Les données Codata éclairent la pente. Le taux de vacance est passé de 14 % en 2022 à 16,07 % en 2024. En Île-de-France, la vacance a bondi de 17,53 % à 19,38 % en un an. Christophe Noël, à la FACT, fixe un seuil d’alerte : vers 30 %, la déprise s’accélère et l’offre s’effondre.

Le mix change aussi. L’habillement occupait 30 % des boutiques en 2015 ; il pèse 21,26 % en 2024. L’alimentation recule de 6,28 % à 5,92 %. La restauration, la beauté, la parfumerie et le soin gagnent du terrain, sans compenser les rideaux baissés. Les flux se dispersent, et la fidélité se délite.

Certains géants tirent encore des millions de visites, quand d’autres sites, nés dans les années 2000, s’étiolent. La FACT note un frein massif : les mètres carrés autorisés ont été divisés par six ou sept en vingt ans. Ce coup de frein calme l’expansion, mais il n’efface pas les faiblesses structurelles des centres commerciaux existants.

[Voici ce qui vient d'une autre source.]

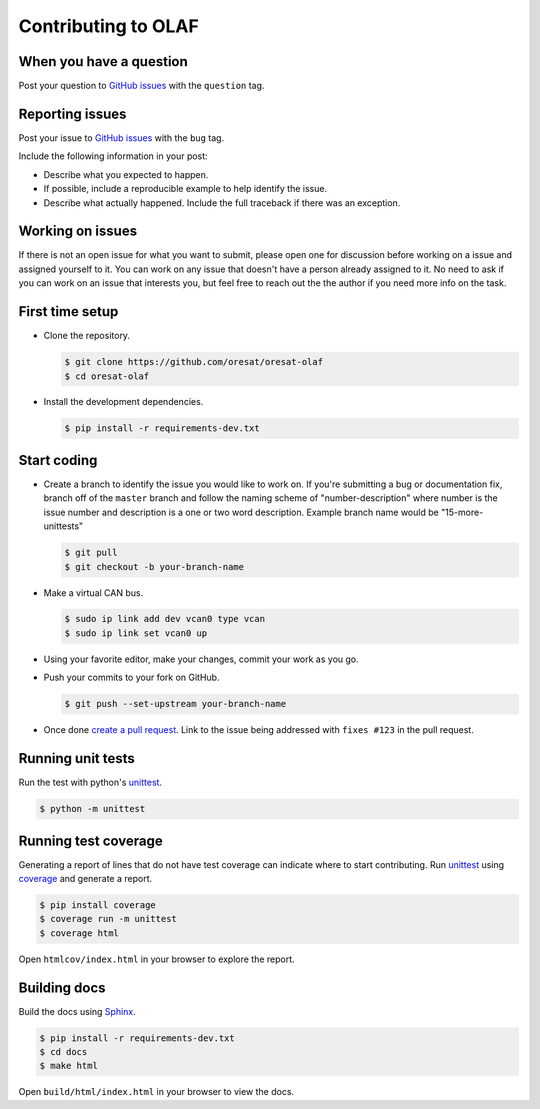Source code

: Contributing to OLAF
====================

When you have a question
------------------------

Post your question to `GitHub issues`_ with the ``question`` tag.

Reporting issues
----------------

Post your issue to `GitHub issues`_ with the ``bug`` tag.

Include the following information in your post:

-   Describe what you expected to happen.
-   If possible, include a reproducible example to help identify the issue. 
-   Describe what actually happened. Include the full traceback if there
    was an exception.


Working on issues
-----------------

If there is not an open issue for what you want to submit, please open one 
for discussion before working on a issue and assigned yourself to it. You can
work on any issue that doesn't have a person already assigned to it. No need
to ask if you can work on an issue that interests you, but feel free to reach
out the the author if you need more info on the task.


First time setup
----------------

-   Clone the repository.

    .. code-block:: text

        $ git clone https://github.com/oresat/oresat-olaf
        $ cd oresat-olaf

-   Install the development dependencies.

    .. code-block:: text

        $ pip install -r requirements-dev.txt


Start coding
------------

-   Create a branch to identify the issue you would like to work on. If
    you're submitting a bug or documentation fix, branch off of the
    ``master`` branch and follow the naming scheme of "number-description"
    where number is the issue number and description is a one or two 
    word description. Example branch name would be "15-more-unittests"

    .. code-block:: text

        $ git pull
        $ git checkout -b your-branch-name

-   Make a virtual CAN bus.

    .. code-block:: text

        $ sudo ip link add dev vcan0 type vcan
        $ sudo ip link set vcan0 up

-   Using your favorite editor, make your changes, commit your work as you go.
-   Push your commits to your fork on GitHub.

    .. code-block:: text

        $ git push --set-upstream your-branch-name

-   Once done `create a pull request`_. Link to the issue being addressed with 
    ``fixes #123`` in the pull request.


Running unit tests
------------------

Run the test with python's `unittest`_.

.. code-block:: text

    $ python -m unittest


Running test coverage
---------------------

Generating a report of lines that do not have test coverage can indicate
where to start contributing. Run `unittest`_ using `coverage`_ and
generate a report.

.. code-block:: text

    $ pip install coverage
    $ coverage run -m unittest
    $ coverage html

Open ``htmlcov/index.html`` in your browser to explore the report.


Building docs
-------------

Build the docs using `Sphinx`_.

.. code-block:: text

    $ pip install -r requirements-dev.txt
    $ cd docs
    $ make html

Open ``build/html/index.html`` in your browser to view the docs.

.. _GitHub issues: https://github.com/oresat/oresat-olaf/issues
.. _create a pull request: https://docs.github.com/en/github/collaborating-with-issues-and-pull-requests/creating-a-pull-request
.. _unittest: https://docs.python.org/3/library/unittest.html#module-unittest
.. _coverage: https://coverage.readthedocs.io
.. _Sphinx: https://www.sphinx-doc.orgttps://dont-be-afraid-to-commit.readthedocs.io/en/latest/git/commandlinegit.html#commit-    your-changes/en/master/
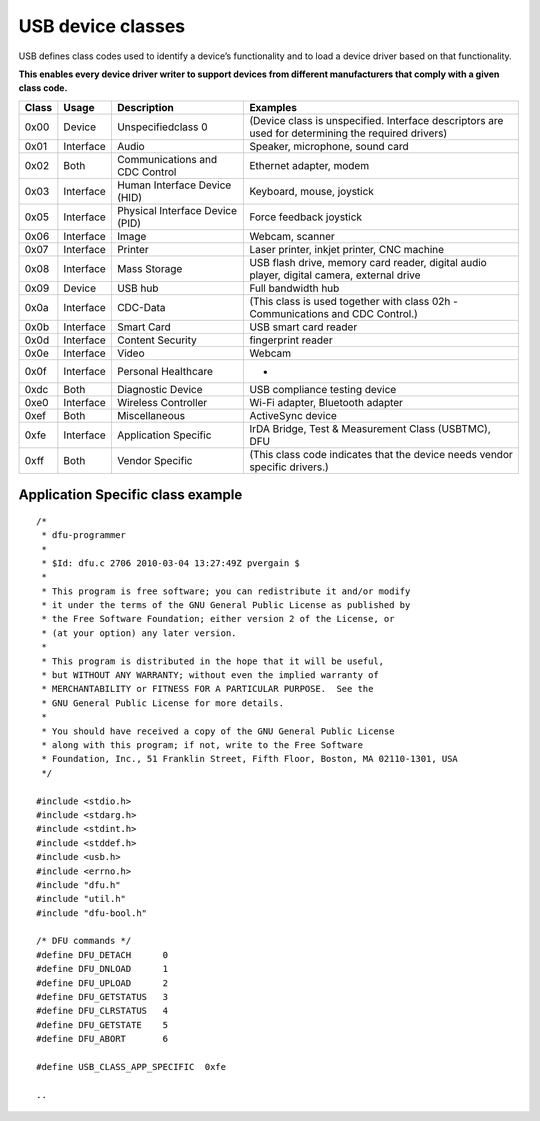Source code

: ﻿

.. index::
   pair: USB ; classes
   pair: USB ; 0x0b  Smart Card
   pair: 0x0b  ; Smart Card

.. _USB_device_classes:

==================
USB device classes
==================

USB defines class codes used to identify a device’s functionality and to load
a device driver based on that functionality.

**This enables every device driver writer to support devices from different
manufacturers that comply with a given class code.**

=========    ==============   ================================   ===================================================================================================
Class        Usage            Description                        Examples
=========    ==============   ================================   ===================================================================================================
0x00         Device           Unspecifiedclass 0                 (Device class is unspecified. Interface descriptors are used for determining the required drivers)
0x01         Interface        Audio                              Speaker, microphone, sound card
0x02         Both             Communications and CDC Control     Ethernet adapter, modem
0x03         Interface        Human Interface Device (HID)       Keyboard, mouse, joystick
0x05         Interface        Physical Interface Device (PID)    Force feedback joystick
0x06         Interface        Image                              Webcam, scanner
0x07         Interface        Printer                            Laser printer, inkjet printer, CNC machine
0x08         Interface        Mass Storage                       USB flash drive, memory card reader, digital audio player, digital camera, external drive
0x09         Device           USB hub                            Full bandwidth hub
0x0a         Interface        CDC-Data                           (This class is used together with class 02h - Communications and CDC Control.)
0x0b         Interface        Smart Card                         USB smart card reader
0x0d         Interface        Content Security                   fingerprint reader
0x0e         Interface        Video                              Webcam
0x0f         Interface        Personal Healthcare                -
0xdc         Both             Diagnostic Device                  USB compliance testing device
0xe0         Interface        Wireless Controller                Wi-Fi adapter, Bluetooth adapter
0xef         Both             Miscellaneous                      ActiveSync device
0xfe         Interface        Application Specific               IrDA Bridge, Test & Measurement Class (USBTMC), DFU
0xff         Both             Vendor Specific                    (This class code indicates that the device needs vendor specific drivers.)
=========    ==============   ================================   ===================================================================================================


.. seealso:: :ref:`usb_dfu_firmware_upgrade`



Application Specific class example
==================================


::


    /*
     * dfu-programmer
     *
     * $Id: dfu.c 2706 2010-03-04 13:27:49Z pvergain $
     *
     * This program is free software; you can redistribute it and/or modify
     * it under the terms of the GNU General Public License as published by
     * the Free Software Foundation; either version 2 of the License, or
     * (at your option) any later version.
     *
     * This program is distributed in the hope that it will be useful,
     * but WITHOUT ANY WARRANTY; without even the implied warranty of
     * MERCHANTABILITY or FITNESS FOR A PARTICULAR PURPOSE.  See the
     * GNU General Public License for more details.
     *
     * You should have received a copy of the GNU General Public License
     * along with this program; if not, write to the Free Software
     * Foundation, Inc., 51 Franklin Street, Fifth Floor, Boston, MA 02110-1301, USA
     */

    #include <stdio.h>
    #include <stdarg.h>
    #include <stdint.h>
    #include <stddef.h>
    #include <usb.h>
    #include <errno.h>
    #include "dfu.h"
    #include "util.h"
    #include "dfu-bool.h"

    /* DFU commands */
    #define DFU_DETACH      0
    #define DFU_DNLOAD      1
    #define DFU_UPLOAD      2
    #define DFU_GETSTATUS   3
    #define DFU_CLRSTATUS   4
    #define DFU_GETSTATE    5
    #define DFU_ABORT       6

    #define USB_CLASS_APP_SPECIFIC  0xfe

    ..

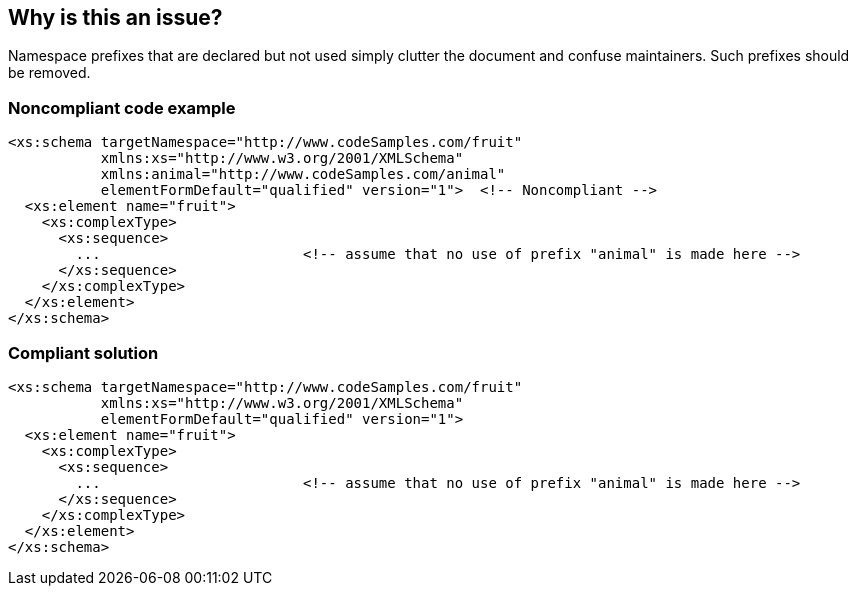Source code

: == Why is this an issue?

Namespace prefixes that are declared but not used simply clutter the document and confuse maintainers. Such prefixes should be removed.


=== Noncompliant code example

[source,xml]
----
<xs:schema targetNamespace="http://www.codeSamples.com/fruit"
           xmlns:xs="http://www.w3.org/2001/XMLSchema"
           xmlns:animal="http://www.codeSamples.com/animal"
           elementFormDefault="qualified" version="1">  <!-- Noncompliant -->
  <xs:element name="fruit">
    <xs:complexType>
      <xs:sequence>
        ...                        <!-- assume that no use of prefix "animal" is made here -->
      </xs:sequence>
    </xs:complexType>
  </xs:element>
</xs:schema>
----


=== Compliant solution

[source,xml]
----
<xs:schema targetNamespace="http://www.codeSamples.com/fruit"
           xmlns:xs="http://www.w3.org/2001/XMLSchema"
           elementFormDefault="qualified" version="1">
  <xs:element name="fruit">
    <xs:complexType>
      <xs:sequence>
        ...                        <!-- assume that no use of prefix "animal" is made here -->
      </xs:sequence>
    </xs:complexType>
  </xs:element>
</xs:schema>
----

ifdef::env-github,rspecator-view[]

'''
== Implementation Specification
(visible only on this page)

=== Message

Remove this prefix; it isn't used in the XSD.


=== Highlighting

``++xs:some-prefix="some-namespace"++``


endif::env-github,rspecator-view[]
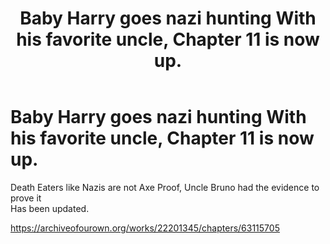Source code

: #+TITLE: Baby Harry goes nazi hunting With his favorite uncle, Chapter 11 is now up.

* Baby Harry goes nazi hunting With his favorite uncle, Chapter 11 is now up.
:PROPERTIES:
:Author: pygmypuffonacid
:Score: 0
:DateUnix: 1597709352.0
:DateShort: 2020-Aug-18
:FlairText: Misc
:END:
Death Eaters like Nazis are not Axe Proof, Uncle Bruno had the evidence to prove it\\
Has been updated.

[[https://archiveofourown.org/works/22201345/chapters/63115705]]

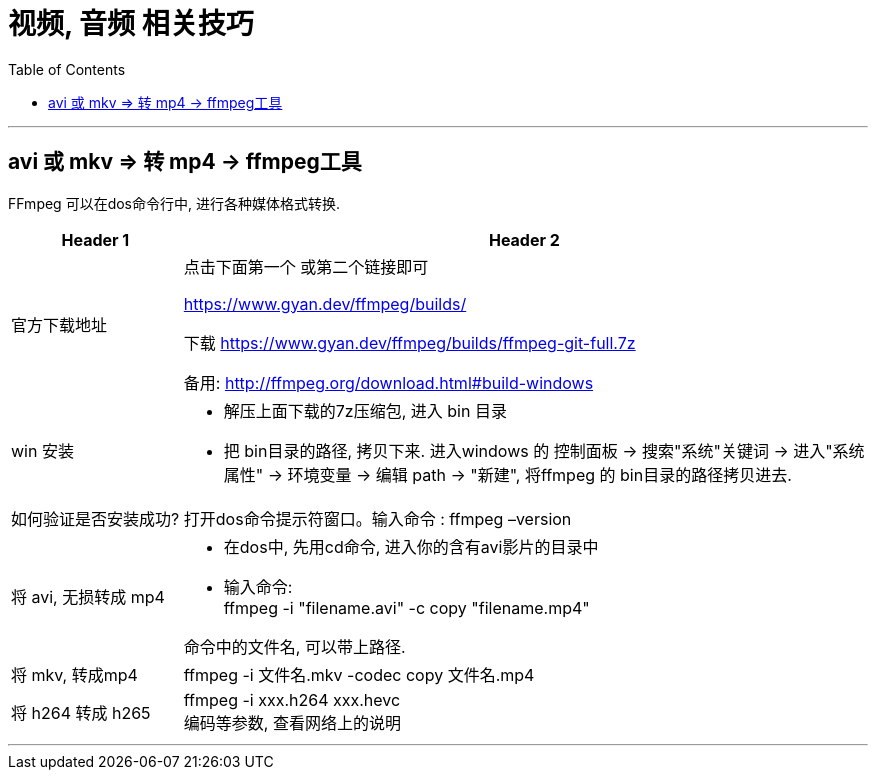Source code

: 
= 视频, 音频 相关技巧
:toc:

---

== avi 或 mkv => 转 mp4 -> ffmpeg工具

FFmpeg 可以在dos命令行中, 进行各种媒体格式转换.

[cols="1a,4a"]
|===
|Header 1 |Header 2

|官方下载地址
|点击下面第一个 或第二个链接即可

https://www.gyan.dev/ffmpeg/builds/

下载 https://www.gyan.dev/ffmpeg/builds/ffmpeg-git-full.7z

备用:
http://ffmpeg.org/download.html#build-windows

|win 安装
|- 解压上面下载的7z压缩包, 进入 bin 目录
- 把 bin目录的路径, 拷贝下来. 进入windows 的 控制面板 -> 搜索"系统"关键词 -> 进入"系统属性" -> 环境变量 -> 编辑 path -> "新建", 将ffmpeg 的 bin目录的路径拷贝进去.

|如何验证是否安装成功?
|打开dos命令提示符窗口。输入命令 :  ffmpeg –version

|将 avi, 无损转成 mp4
|- 在dos中, 先用cd命令, 进入你的含有avi影片的目录中
- 输入命令: +
ffmpeg -i "filename.avi" -c copy "filename.mp4" +

命令中的文件名, 可以带上路径.

|将 mkv, 转成mp4
|ffmpeg -i 文件名.mkv -codec copy 文件名.mp4

|将 h264 转成 h265
|ffmpeg -i xxx.h264 xxx.hevc +
编码等参数, 查看网络上的说明
|===


---


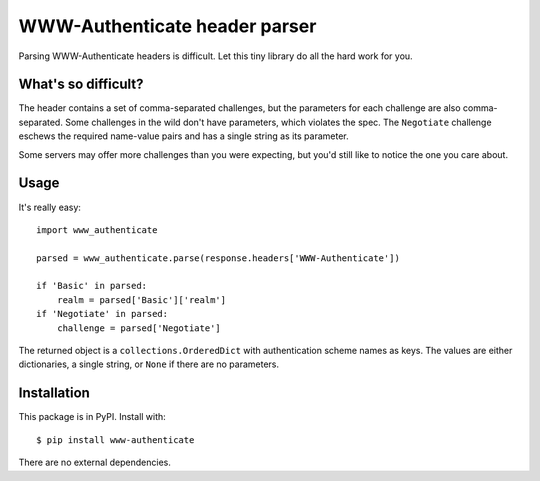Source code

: WWW-Authenticate header parser
==============================

Parsing WWW-Authenticate headers is difficult. Let this tiny library do all the
hard work for you.

What's so difficult?
--------------------

The header contains a set of comma-separated challenges, but the parameters for
each challenge are also comma-separated. Some challenges in the wild don't have
parameters, which violates the spec. The ``Negotiate`` challenge eschews the
required name-value pairs and has a single string as its parameter.

Some servers may offer more challenges than you were expecting, but you'd still
like to notice the one you care about.

Usage
-----

It's really easy::

   import www_authenticate

   parsed = www_authenticate.parse(response.headers['WWW-Authenticate'])

   if 'Basic' in parsed:
       realm = parsed['Basic']['realm']
   if 'Negotiate' in parsed:
       challenge = parsed['Negotiate']

The returned object is a ``collections.OrderedDict`` with authentication scheme
names as keys. The values are either dictionaries, a single string, or ``None``
if there are no parameters.

Installation
------------

This package is in PyPI. Install with::

   $ pip install www-authenticate

There are no external dependencies.

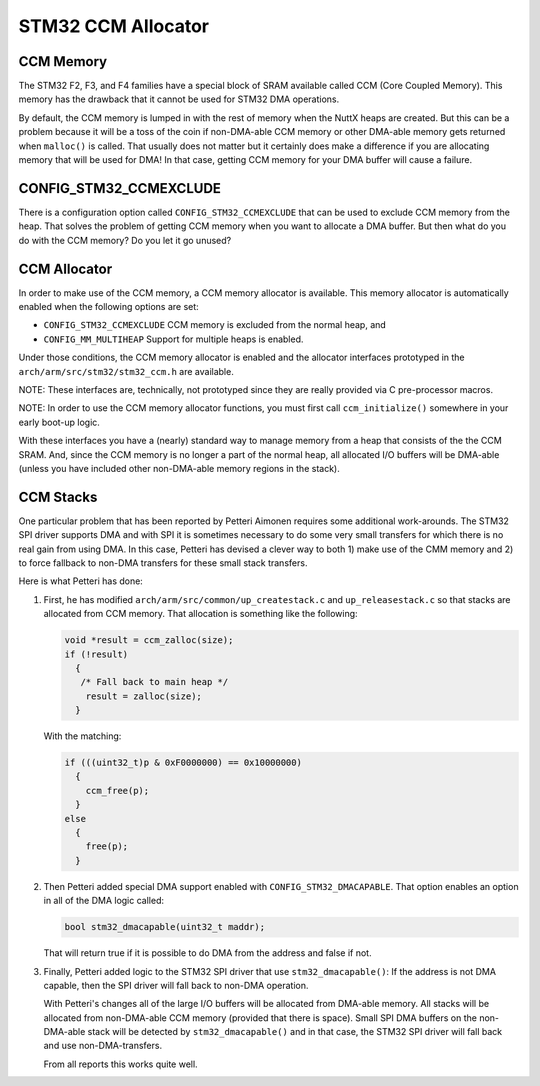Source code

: ===================
STM32 CCM Allocator
===================

CCM Memory
==========

The STM32 F2, F3, and F4 families have a special block of SRAM available called
CCM (Core Coupled Memory). This memory has the drawback that it cannot be used
for STM32 DMA operations.

By default, the CCM memory is lumped in with the rest of memory when the NuttX
heaps are created. But this can be a problem because it will be a toss of the
coin if non-DMA-able CCM memory or other DMA-able memory gets returned when
``malloc()`` is called. That usually does not matter but it certainly does make
a difference if you are allocating memory that will be used for DMA! In that
case, getting CCM memory for your DMA buffer will cause a failure.

CONFIG_STM32_CCMEXCLUDE
=======================

There is a configuration option called ``CONFIG_STM32_CCMEXCLUDE`` that can be
used to exclude CCM memory from the heap. That solves the problem of getting
CCM memory when you want to allocate a DMA buffer. But then what do you do
with the CCM memory? Do you let it go unused?

CCM Allocator
=============

In order to make use of the CCM memory, a CCM memory allocator is available.
This memory allocator is automatically enabled when the following options are set:

* ``CONFIG_STM32_CCMEXCLUDE`` CCM memory is excluded from the normal heap, and
* ``CONFIG_MM_MULTIHEAP`` Support for multiple heaps is enabled.

Under those conditions, the CCM memory allocator is enabled and the allocator
interfaces prototyped in the ``arch/arm/src/stm32/stm32_ccm.h`` are available.

NOTE: These interfaces are, technically, not prototyped since they are really
provided via C pre-processor macros.

NOTE: In order to use the CCM memory allocator functions, you must first call
``ccm_initialize()`` somewhere in your early boot-up logic.

With these interfaces you have a (nearly) standard way to manage memory from a
heap that consists of the the CCM SRAM. And, since the CCM memory is no longer
a part of the normal heap, all allocated I/O buffers will be DMA-able (unless you
have included other non-DMA-able memory regions in the stack).

CCM Stacks
==========

One particular problem that has been reported by Petteri Aimonen requires some
additional work-arounds. The STM32 SPI driver supports DMA and with SPI it is
sometimes necessary to do some very small transfers for which there is no real
gain from using DMA. In this case, Petteri has devised a clever way to both 1) make
use of the CMM memory and 2) to force fallback to non-DMA transfers for these small
stack transfers.

Here is what Petteri has done:

#. First, he has modified ``arch/arm/src/common/up_createstack.c`` and
   ``up_releasestack.c`` so that stacks are allocated from CCM memory. That
   allocation is something like the following:

   .. code-block:: C

      void *result = ccm_zalloc(size);
      if (!result)
        {
         /* Fall back to main heap */
          result = zalloc(size);
        }

   With the matching:

   .. code-block:: C

      if (((uint32_t)p & 0xF0000000) == 0x10000000)
        {
          ccm_free(p);
        }
      else
        {
          free(p);
        }

#. Then Petteri added special DMA support enabled with ``CONFIG_STM32_DMACAPABLE``.
   That option enables an option in all of the DMA logic called:

   .. code-block:: C

      bool stm32_dmacapable(uint32_t maddr);

   That will return true if it is possible to do DMA from the address and false
   if not.

#. Finally, Petteri added logic to the STM32 SPI driver that use ``stm32_dmacapable()``:
   If the address is not DMA capable, then the SPI driver will fall back to
   non-DMA operation.

   With Petteri's changes all of the large I/O buffers will be allocated from
   DMA-able memory. All stacks will be allocated from non-DMA-able CCM memory
   (provided that there is space). Small SPI DMA buffers on the non-DMA-able stack
   will be detected by ``stm32_dmacapable()`` and in that case, the STM32 SPI driver
   will fall back and use non-DMA-transfers.

   From all reports this works quite well.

Villes, élus et bailleurs cherchent des issues concrètes

Autour de Paris, le déclin touche Bercy 2, porte de Charenton, et Le Millénaire, à Aubervilliers. « Les gens ne quittent pas Paris pour leurs courses », résume Emmanuel Le Roch, chez Procos. Des loyers en hausse ont poussé des commerçants à partir, laissant des alignements de vitrines closes.

À Montreuil, la Grande Porte ne garde que cinq boutiques ouvertes sur cinquante. Pour atteindre le Carrefour, on longe des vitrines aveugles. Les employés du SFR, qui s’apprête à fermer, voient surtout des demandes pour les toilettes et le distributeur. L’extension de la galerie, proposée cet été, a été retoquée au niveau national.

Belaïd Beddredine veut mêler commerces de qualité et structures associatives. À La Riche, le maire Sébastien Clément rappelle l’ampleur du site : dix-sept hectares et 1 700 places, à réinventer. Tours Métropole étudie un équipement culturel, quand Mercialys planche sur des loisirs. Des reconversions avancent : Bercy 2 sera démoli, et des logements arriveront aux Quais d’Ivry.

Ce qui doit changer pour éviter l’isolement définitif

La concurrence s’intensifie et les habitudes basculent, pourtant le secteur se dit résilient. Les grands opérateurs s’adaptent, certains rachètent les dossiers les plus durs. L’urgence, partout, consiste à mixer les usages, soutenir les flux et traiter chaque site au scalpel. Faute de sursaut, des centres commerciaux sortiront de la carte.